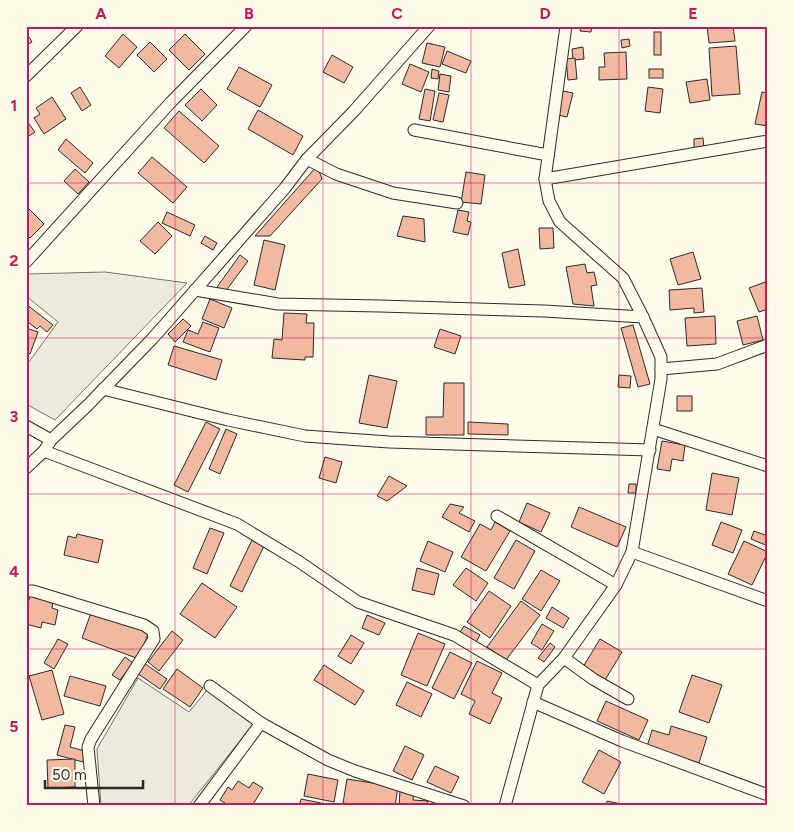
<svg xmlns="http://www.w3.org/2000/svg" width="794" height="832" viewBox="0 0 794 832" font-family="Figtree,sans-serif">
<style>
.green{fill:#ecebdb;stroke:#74746e}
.building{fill:#f2b8a0;stroke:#2b2b2b}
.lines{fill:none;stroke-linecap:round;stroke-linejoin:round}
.street-casing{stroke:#2b2b2b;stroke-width:13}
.street{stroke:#fdfbea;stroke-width:11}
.grid{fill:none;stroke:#c2185b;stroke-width:1;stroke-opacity:0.55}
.neatline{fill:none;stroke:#c2185b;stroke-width:2}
.grid-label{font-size:16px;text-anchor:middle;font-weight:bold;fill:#c2185b}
</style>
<rect width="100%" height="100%" fill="#fdfbea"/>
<g class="green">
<path d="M105 272 187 283 55 420 26 404V366L58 322 26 296V274Z"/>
<path d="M138 678 189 712 208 689 255 722 188 806H101L97 749Z"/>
</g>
<g class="building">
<path d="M581 26H592L591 32 580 31Z"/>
<path d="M707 26H733L735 41 709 43Z"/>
<path d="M26 32 32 42 26 45Z"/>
<rect x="654" y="32" width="7" height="23"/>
<path d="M123 34 137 47 119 68 105 56Z"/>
<path d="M185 34 205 54 189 70 169 50Z"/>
<path d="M629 39 630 46 622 48 621 40Z"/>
<path d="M150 42 167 59 154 72 137 55Z"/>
<path d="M427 43 445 47 440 67 422 63Z"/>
<path d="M736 46 740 94 712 96 709 48Z"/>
<path d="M583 47 584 59 573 60 572 49Z"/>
<path d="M447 51 471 61 466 73 442 64Z"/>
<path d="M626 52 627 79 599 80V67H605L604 53Z"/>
<path d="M332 55 353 67 344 83 323 72Z"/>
<path d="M575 58 577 79 568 80 566 59Z"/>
<path d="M410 64 429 72 421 92 402 84Z"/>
<path d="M239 67 272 85 260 107 227 89Z"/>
<path d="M432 69 439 71 438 79 431 78Z"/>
<rect x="649" y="69" width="14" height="9"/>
<path d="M440 74 451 76 449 92 438 90Z"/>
<path d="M707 79 710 100 690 103 686 82Z"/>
<path d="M80 87 91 105 82 111 71 93Z"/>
<path d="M648 87 663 89 660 113 645 111Z"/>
<path d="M201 89 217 105 202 121 185 105Z"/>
<path d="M425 89 435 91 430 121 419 119Z"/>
<path d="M563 91 573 93 567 117 557 115Z"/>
<path d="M762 92 768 93V126L755 124Z"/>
<path d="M439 93 449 95 443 122 433 120Z"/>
<path d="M52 97 66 119 44 134 34 118 40 114 36 108Z"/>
<path d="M258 110 303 136 293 155 248 129Z"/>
<path d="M179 111 219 146 204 163 164 128Z"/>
<path d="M26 120 35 132 26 138Z"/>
<path d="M703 138 704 148 694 149V139Z"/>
<path d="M66 139 93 163 85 173 58 150Z"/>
<path d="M152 157 187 187 173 203 138 173Z"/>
<path d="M317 166 322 179 270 236H255Z"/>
<path d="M75 169 89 182 78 194 64 181Z"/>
<path d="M466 172 485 175 481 204 461 202Z"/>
<path d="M26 206 44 224 30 238 26 234Z"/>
<path d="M458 210 469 212 467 221 471 222 468 235 453 232Z"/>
<path d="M167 212 195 225 190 236 162 223Z"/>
<path d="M403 216 424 219 425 242 397 236Z"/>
<path d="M158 222 172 236 155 254 140 241Z"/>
<path d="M539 228H553L554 248 540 249Z"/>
<path d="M205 236 217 243 213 250 201 243Z"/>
<path d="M264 240 285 245 275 290 254 285Z"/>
<path d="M518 249 525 285 509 288 502 253Z"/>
<path d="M693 252 701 279 678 285 670 259Z"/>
<path d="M240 255 248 261 225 292 217 287Z"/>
<path d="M585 264 587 273 594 272 597 285 591 286 594 306 573 304 566 267Z"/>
<path d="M768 281V309L759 312 749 288Z"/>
<path d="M702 288 704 312 694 313V308L670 310 669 290Z"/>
<path d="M210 299 232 308 224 328 202 319Z"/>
<path d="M26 304 53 325 47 332 40 326 37 329 29 323 27 326 26 325Z"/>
<path d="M284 313 307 314 306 323H314L313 357H305V360L272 358 274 339 282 340Z"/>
<path d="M715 316 716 344 687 346 685 318Z"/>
<path d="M757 316 763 340 743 345 737 321Z"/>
<path d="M183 319 191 326 175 342 168 334Z"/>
<path d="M203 322 219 328 210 352 183 342 188 330 198 334Z"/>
<path d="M633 325 650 384 638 387 621 328Z"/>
<path d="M26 328 38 332 30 354 26 352Z"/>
<path d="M440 329 461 336 455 354 434 347Z"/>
<path d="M174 346 222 360 216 380 168 365Z"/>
<path d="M369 375 397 381 387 428 359 423Z"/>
<path d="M619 375 631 376 630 388 618 387Z"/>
<path d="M444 383H464V435H426V417H443Z"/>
<rect x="677" y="396" width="15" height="15"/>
<path d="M206 422 220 429 188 492 174 485Z"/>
<path d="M468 422 508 424V435L468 434Z"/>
<path d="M226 429 237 434 220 474 209 469Z"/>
<path d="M662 441 685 445 683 461 672 459 670 471 657 469Z"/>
<path d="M325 457 342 462 336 483 319 478Z"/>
<path d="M712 473 739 478 732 515 706 510Z"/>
<path d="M389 476 407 486 387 501 377 496Z"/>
<path d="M629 484H636V493H628Z"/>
<path d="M527 503 550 513 541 532 519 522Z"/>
<path d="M450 504 464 507 459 513 475 521 469 532 442 517Z"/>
<path d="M579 507 626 527 617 547 571 527Z"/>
<path d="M495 522 510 531 486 571 461 557 480 524 491 530Z"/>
<path d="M721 522 742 530 733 553 712 545Z"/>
<path d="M210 528 224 533 207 574 193 568Z"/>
<path d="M754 531 768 536V546L751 539Z"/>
<path d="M77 534 103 540 98 563 64 555 68 536 76 538Z"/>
<path d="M252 540 264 546 242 592 230 586Z"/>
<path d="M516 540 535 551 514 589 494 578Z"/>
<path d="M428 541 453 552 445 572 420 561Z"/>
<path d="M744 541 768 552 752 585 728 574Z"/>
<path d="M417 568 439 574 434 595 412 590Z"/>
<path d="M466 568 488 583 476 601 453 585Z"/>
<path d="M541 570 560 581 541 611 522 599Z"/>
<path d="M202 583 237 607 215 638 180 614Z"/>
<path d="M489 591 511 606 490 638 467 622Z"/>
<path d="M30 596 53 601 52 608 58 610 55 625 42 622 41 628 26 624V602L28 603Z"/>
<path d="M521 601 540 615 506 660 487 647Z"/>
<path d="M552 607 569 618 563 628 546 618Z"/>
<path d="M92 610 149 631 139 659 82 638Z"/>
<path d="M367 615 385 623 379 635 362 628Z"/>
<path d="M542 624 554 631 542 650 531 643Z"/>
<path d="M464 626 480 635 475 644 459 634Z"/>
<path d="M172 631 183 640 159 671 148 662Z"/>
<path d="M418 633 445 644 427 686 401 675Z"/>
<path d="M351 635 364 643 351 664 338 656Z"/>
<path d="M58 639 68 644 54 669 44 663Z"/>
<path d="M600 639 622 652 605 680 583 667Z"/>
<path d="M550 643 555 647 544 662 538 658Z"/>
<path d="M450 652 472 663 454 699 432 688Z"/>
<path d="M125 657 133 663 120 680 112 675Z"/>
<path d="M477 661 502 673 492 693 502 698 490 724 469 714 475 701 461 694Z"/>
<path d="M144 663 167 679 160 689 137 673Z"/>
<path d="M324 665 364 691 355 705 314 680Z"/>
<path d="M177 669 203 688 190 707 163 689Z"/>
<path d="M52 670 64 714 42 720 29 676Z"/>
<path d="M692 675 722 685 709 723 679 712Z"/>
<path d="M70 676 106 686 100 706 64 696Z"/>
<path d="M407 682 432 694 421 717 396 705Z"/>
<path d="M606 701 648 720 639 740 597 721Z"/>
<path d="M65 725 75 727 70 747 85 751 83 762 57 755Z"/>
<path d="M671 726 707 737 699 763 647 747 652 730 669 735Z"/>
<path d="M405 746 424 755 412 780 393 771Z"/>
<path d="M599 750 621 762 604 794 582 782Z"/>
<path d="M75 759V787L48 788 47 760Z"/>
<path d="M435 766 459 777 451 793 427 782Z"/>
<path d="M308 774 338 780 334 802 304 796Z"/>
<path d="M347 779 398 787 395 806H362L343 803Z"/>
<path d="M238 781 249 788 253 782 263 788 252 806H223L225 803 220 800 228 787 232 790Z"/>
<path d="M400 790 414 791 413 800 428 801 427 806H399Z"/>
<path d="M301 799 336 806H299Z"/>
<path d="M607 801 631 806H606Z"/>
</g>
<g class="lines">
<defs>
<g id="street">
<path d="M26 76 77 26"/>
<path d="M414 130 548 155"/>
<path d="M307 159 336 174 393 193 457 203"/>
<path d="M545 179 768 141"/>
<path d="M26 262 171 102 246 26"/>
<path d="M195 290 278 304 380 306 544 311 643 317"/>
<path d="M661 369 717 364 768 345"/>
<path d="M103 389 228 420 305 436 389 442 650 450"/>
<path d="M26 426 51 440"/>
<path d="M653 429 768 466"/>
<path d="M44 451 237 524 298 561 358 602 454 635 538 685"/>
<path d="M26 468 44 451 51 440 88 405 153 338 285 188 307 159 354 111 429 26"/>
<path d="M497 516 616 585"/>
<path d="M632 552 768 601"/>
<path d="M26 591H33L144 625 153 631 154 639 91 739 88 747 94 806"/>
<path d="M564 658 593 679 628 699"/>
<path d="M210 686 261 723 328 760 355 771 464 806"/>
<path d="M533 702 622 741 768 795"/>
<path d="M199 806 261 723"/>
<path d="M505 806 538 685 564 658 616 585 632 552 661 379V357L643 317 623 278 560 222 549 201 545 179 566 26"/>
</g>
</defs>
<use href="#street" class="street-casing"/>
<use href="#street" class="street"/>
</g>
<path class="grid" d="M175 26V806M323 26V806M471 26V806M619 26V806M26 183H768M26 338H768M26 494H768M26 649H768"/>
<rect width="794" height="832" fill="none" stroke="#fdfbea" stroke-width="55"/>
<path d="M45 780v8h98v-8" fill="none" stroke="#2b2b2b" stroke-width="2.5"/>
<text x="52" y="780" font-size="15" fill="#2b2b2b" stroke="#fdfbea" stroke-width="4" paint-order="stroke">50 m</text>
<rect x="28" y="28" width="738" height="776" class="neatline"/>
<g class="grid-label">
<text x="101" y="19">A</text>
<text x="249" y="19">B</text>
<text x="397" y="19">C</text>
<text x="545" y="19">D</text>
<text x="693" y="19">E</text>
<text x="14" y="111">1</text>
<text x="14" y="266">2</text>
<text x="14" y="422">3</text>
<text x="14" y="577">4</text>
<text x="14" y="732">5</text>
</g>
</svg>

* **Try it**:
Go through the records above and return each line in which the word "lines" occurs.

* **Result of the exercise**:
.lines{fill:none;stroke-linecap:round;stroke-linejoin:round}
<g class="lines">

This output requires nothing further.